Description Physique:
Ortance est grande pour son époque (un mètre soixante), car étant d'une famille noble, elle a pu avoir tout ce dont elle avait besoin pour bien grandir. Elle reste néanmoins assez maigre. Même si elle est maigre, elle ne paraît pas frêle et affaiblie. Son visage est toujours illuminé d'une douceur bienveillante. Elle a les cheveux blonds, avec des reflets roux clairs, qui s'accordent avec ses joues au teint légèrement orangés. Un petit nez retroussé surplombe une fine bouche rosâtre. Elle a des yeux ronds et un regard vif, toujours attentif. De façon générale, Ortance est gracieuse dans ses gestes, agile, élégante, courtoise, sans être non plus trop pompeuse et tomber dans des manières exacerbées qui font les clichés des nobles. Concernant ses tenues vestimentaires, Ortance reste toujours très simple. Elle ne s'affaire pas aux coquetteries des autres femmes qu'elle trouve futile. Elle porte des robes sobres, sans aucun ruban ni fastes couleurs. C'est une piètre combattante, sachant à peine se servir d'une dague, mais elle compense en se débrouillante plutôt bien en tant que cavalière, bien que cela soit mal vue pour une femme du XVème siècle !

Description psychologique:
Douce, bienveillante et empathique, il semblerait que cette femme soit la bonté incarnée. Ses valeurs lui viennent de sa famille, qui lui a appris le respect des autres. Sa bonté s'accompagne d'une générosité à double tranchant, car les plus malhonnêtes peuvent s'en servir.
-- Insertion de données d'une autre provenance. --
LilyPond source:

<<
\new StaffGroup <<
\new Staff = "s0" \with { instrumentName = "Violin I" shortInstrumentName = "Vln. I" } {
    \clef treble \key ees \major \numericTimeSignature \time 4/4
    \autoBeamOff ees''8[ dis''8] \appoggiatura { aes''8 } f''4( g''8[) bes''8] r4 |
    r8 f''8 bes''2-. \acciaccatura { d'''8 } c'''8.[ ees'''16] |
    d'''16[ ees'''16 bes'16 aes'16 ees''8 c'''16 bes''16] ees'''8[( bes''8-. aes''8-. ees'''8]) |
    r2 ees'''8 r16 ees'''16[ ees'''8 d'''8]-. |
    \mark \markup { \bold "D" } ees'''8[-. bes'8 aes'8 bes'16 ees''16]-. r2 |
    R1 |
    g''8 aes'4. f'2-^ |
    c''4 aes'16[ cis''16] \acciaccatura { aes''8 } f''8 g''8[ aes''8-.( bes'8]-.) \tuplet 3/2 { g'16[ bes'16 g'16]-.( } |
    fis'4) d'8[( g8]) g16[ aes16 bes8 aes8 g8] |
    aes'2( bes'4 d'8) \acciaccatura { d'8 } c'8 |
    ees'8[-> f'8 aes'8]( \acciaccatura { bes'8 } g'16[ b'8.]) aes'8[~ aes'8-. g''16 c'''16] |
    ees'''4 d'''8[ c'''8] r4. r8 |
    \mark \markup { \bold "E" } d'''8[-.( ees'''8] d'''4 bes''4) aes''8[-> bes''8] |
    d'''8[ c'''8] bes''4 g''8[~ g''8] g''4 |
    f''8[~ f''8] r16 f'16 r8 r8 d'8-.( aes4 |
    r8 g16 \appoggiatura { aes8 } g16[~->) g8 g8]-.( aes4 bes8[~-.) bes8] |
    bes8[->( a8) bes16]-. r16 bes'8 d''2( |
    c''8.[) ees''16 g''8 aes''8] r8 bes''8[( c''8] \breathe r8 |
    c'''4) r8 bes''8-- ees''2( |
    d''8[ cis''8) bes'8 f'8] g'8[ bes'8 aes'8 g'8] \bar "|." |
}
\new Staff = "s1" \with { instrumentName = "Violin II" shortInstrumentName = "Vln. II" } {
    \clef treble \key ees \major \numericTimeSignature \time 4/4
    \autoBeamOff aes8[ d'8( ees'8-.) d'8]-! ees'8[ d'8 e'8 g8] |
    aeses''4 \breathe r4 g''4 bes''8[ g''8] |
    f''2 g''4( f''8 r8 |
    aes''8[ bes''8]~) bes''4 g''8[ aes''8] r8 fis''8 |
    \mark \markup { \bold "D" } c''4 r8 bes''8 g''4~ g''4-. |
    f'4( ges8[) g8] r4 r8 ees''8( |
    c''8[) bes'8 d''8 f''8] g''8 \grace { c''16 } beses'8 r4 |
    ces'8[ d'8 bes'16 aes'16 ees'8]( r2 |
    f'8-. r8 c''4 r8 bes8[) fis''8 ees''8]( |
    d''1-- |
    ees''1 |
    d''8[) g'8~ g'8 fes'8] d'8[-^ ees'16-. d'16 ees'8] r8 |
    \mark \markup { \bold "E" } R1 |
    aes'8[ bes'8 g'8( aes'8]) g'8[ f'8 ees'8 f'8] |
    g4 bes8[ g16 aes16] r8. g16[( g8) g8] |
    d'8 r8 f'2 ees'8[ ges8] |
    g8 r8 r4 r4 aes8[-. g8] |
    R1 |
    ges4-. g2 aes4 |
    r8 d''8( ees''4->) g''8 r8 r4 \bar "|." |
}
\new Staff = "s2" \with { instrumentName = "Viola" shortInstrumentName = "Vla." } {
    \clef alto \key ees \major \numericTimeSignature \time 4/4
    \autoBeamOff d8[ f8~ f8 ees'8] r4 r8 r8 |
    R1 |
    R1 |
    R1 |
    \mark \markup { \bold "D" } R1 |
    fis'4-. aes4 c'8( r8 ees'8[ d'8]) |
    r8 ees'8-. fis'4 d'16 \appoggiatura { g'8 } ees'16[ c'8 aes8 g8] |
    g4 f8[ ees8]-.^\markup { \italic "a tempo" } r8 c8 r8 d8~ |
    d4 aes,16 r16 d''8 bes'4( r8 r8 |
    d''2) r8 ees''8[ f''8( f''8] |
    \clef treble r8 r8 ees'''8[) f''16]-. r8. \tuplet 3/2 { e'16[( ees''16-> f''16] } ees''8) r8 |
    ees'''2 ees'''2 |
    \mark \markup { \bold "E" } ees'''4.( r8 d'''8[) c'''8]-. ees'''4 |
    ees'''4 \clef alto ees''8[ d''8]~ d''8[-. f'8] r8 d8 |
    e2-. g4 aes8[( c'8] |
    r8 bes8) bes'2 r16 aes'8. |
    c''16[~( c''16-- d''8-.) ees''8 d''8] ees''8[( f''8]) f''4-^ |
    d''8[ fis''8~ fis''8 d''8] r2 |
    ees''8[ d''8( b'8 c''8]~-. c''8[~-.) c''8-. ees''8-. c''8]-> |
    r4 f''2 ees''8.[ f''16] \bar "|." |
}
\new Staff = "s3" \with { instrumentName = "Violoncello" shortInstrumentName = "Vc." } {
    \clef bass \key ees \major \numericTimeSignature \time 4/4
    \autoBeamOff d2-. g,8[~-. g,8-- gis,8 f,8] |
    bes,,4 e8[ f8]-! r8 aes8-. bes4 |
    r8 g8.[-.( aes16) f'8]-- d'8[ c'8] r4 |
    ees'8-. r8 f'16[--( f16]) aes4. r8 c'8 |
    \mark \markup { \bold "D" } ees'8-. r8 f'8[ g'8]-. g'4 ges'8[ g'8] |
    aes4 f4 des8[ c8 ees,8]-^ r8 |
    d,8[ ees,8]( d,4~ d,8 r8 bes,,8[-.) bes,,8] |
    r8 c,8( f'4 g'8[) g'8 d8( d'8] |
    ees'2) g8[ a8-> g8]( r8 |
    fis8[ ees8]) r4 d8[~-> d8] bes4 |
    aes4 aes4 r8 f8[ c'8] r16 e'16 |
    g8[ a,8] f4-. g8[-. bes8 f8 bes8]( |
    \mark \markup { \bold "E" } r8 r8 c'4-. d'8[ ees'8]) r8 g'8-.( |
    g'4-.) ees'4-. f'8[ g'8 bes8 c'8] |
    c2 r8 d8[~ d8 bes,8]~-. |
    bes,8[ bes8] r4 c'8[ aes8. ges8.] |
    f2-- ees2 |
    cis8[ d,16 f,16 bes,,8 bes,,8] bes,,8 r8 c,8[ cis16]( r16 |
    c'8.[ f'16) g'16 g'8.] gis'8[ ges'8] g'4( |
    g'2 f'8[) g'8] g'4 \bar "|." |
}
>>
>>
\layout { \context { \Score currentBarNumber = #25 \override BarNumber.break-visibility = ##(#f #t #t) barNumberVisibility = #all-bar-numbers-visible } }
C'est d'ailleurs un autre défaut de la jeune fille, que d'avoir été trop longtemps bercée dans sa « vie de château », sans jamais connaître la vraie réalité : elle est très candide, et toujours très optimiste. Son optimisme ne veut pas dire non plus qu'elle est dans l'illusion de vivre dans le meilleur des mondes, mais elle a l'espoir d'un monde meilleur. C'est ce qui fait sa force, et sa bonté : l'espoir. Elle garde encore des valeurs de la chrétienté, bien que cette religion l'ai trahie, puisqu'elle vit dans grâce et pour l'amour de son prochain. Elle pardonne à quiconque lui a fait du mal, car elle cherche toujours à comprendre les raisons des actes. Juste, prudente et aimable, elle reste tout de même très réservée avec les hommes, n'ayant jamais eu d'autres relations fortes qu'avec son père. Même si elle se montre naïve aux premiers abords, il ne faut pas non plus la croire sotte. Son pouvoir lui donne un certain avantage pour comprendre son entourage, et c'est souvent ce qui compense sa naïveté. Ortance n'agit jamais de façon spontanée, car elle réfléchit toujours à ce qu'elle va dire et faire, elle a de l'éloquence, du tact, et sa présence dégage une sorte d'aura bienfaisante. Ce n'est un don, c'est tout simplement toute sa personnalité, autant ses défauts que ses qualités, qui font d'elle une personne vers qui tout le monde aime se tourner pour se sentir en sécurité. En plus de l'espoir, Ortance a un rêve secret d'unité. Il n'y a personne qu'elle déteste, car elle tente toujours de comprendre pourquoi certaines personnes ont des défauts, et quelles blessures les font agir et parler au quotidien. C'est cette réflexion qui révèle son empathie. Mais comme on dit, le blanc est salissant alors : à suivre...

Spécialité: Antériorité.
Facettes connues du pouvoir selon la sorcière : Ortance a le pouvoir de découvrir un souvenir précis d'un individu. Ce souvenir est toujours le plus marquant, ce qui a changé la personne en question. Ce pouvoir ne marche que par contact, c'est-à-dire qu'Ortance doit toucher la personne pour tirer un épisode de sa vie. Elle a juste besoin de poser sa main sur un endroit du corps de la personne, et même si celle-ci s'écarte, elle pourra visionner le souvenir. Si elle le touche une deuxième fois, elle verra peut-être le même souvenir, ou bien elle en verra un autre. Tout dépend de la personne en face. Son pouvoir, étant encore mal maîtrisé, reste très aléatoire. Chez certaines personnes, le pouvoir refait vivre le souvenir à l'individu en même temps que Ortance le visionne, et certaines personnes ne se rendent pas compte qu'elle est en train de s'immiscer dans leur jardin secret. Ce hasard est dû au fait que la jeune fille ne contrôle pas parfaitement bien son pouvoir. Son pouvoir est inutile sur un enfant en bas âge, car celui-ci n'a quasiment pas de souvenir.
Facettes non connues du pouvoir : Ne maîtrisant pas totalement son pouvoir, elle ne connait pas encore les causes et les effets de son pouvoir. Mais elle aura tout le temps de les découvrir prochainement à Etelka !


Histoire:
Un sourire se dessine sur sa bouche, tandis que ses mains viennent se placer gracieusement sur l'instrument. Avec son pouce et son index, elle pince les cordes de la délicate harpe. Ses mains fines et habiles se déplacent et bondissent sur les cordes qui s'harmonisent en une douce et apaisante mélopée. Puis lentement, ses doigts se faiblissent, et plus aucun son ne sort. La chanson est terminée.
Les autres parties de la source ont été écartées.